Work order: Whichever lines include the word "drag", copy them as they appear in the data.

Given records:

[Start of section]

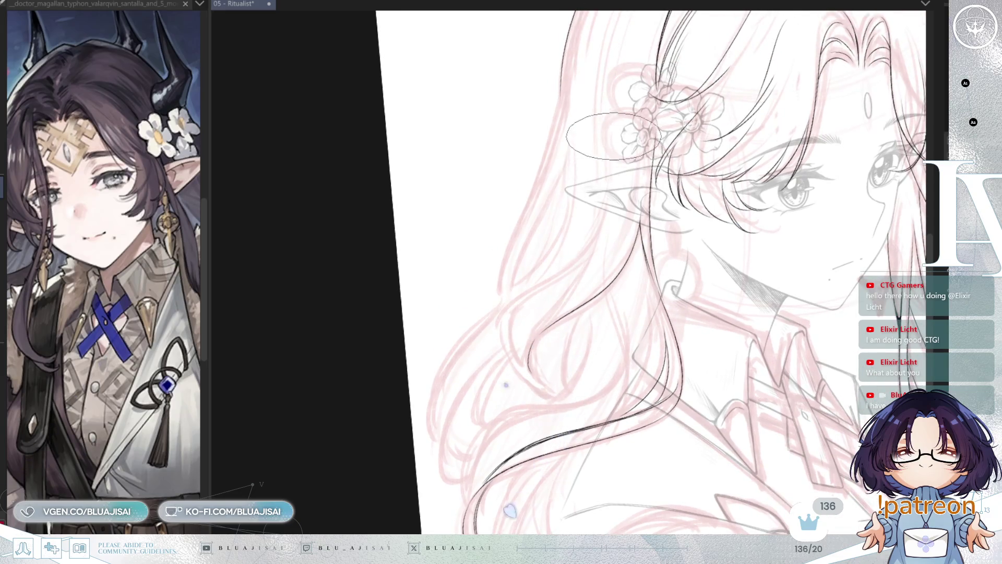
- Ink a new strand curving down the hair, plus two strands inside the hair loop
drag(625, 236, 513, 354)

[End of section]
[Start of section]

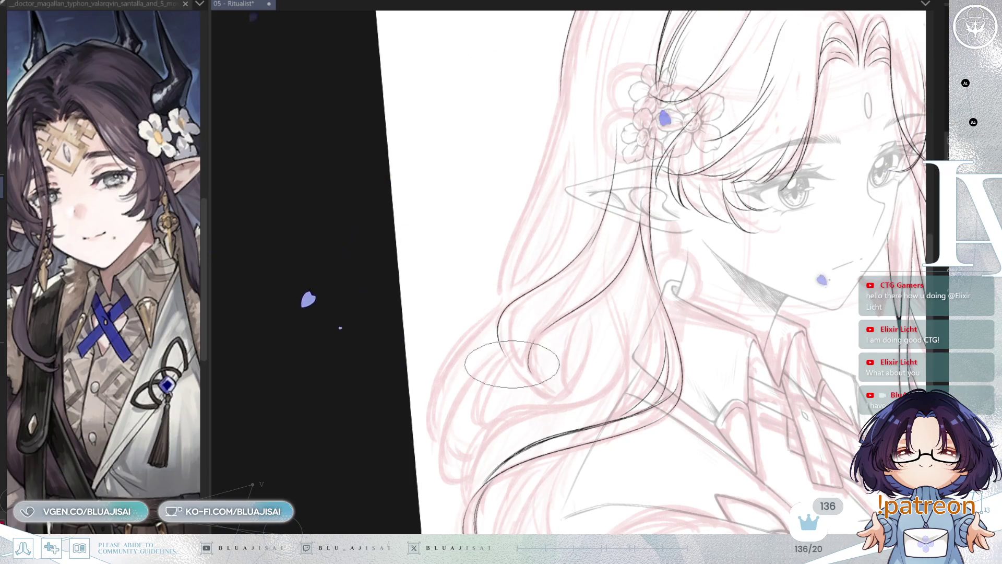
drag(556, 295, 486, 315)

[End of section]

Result:
drag(625, 236, 513, 354)
drag(556, 295, 486, 315)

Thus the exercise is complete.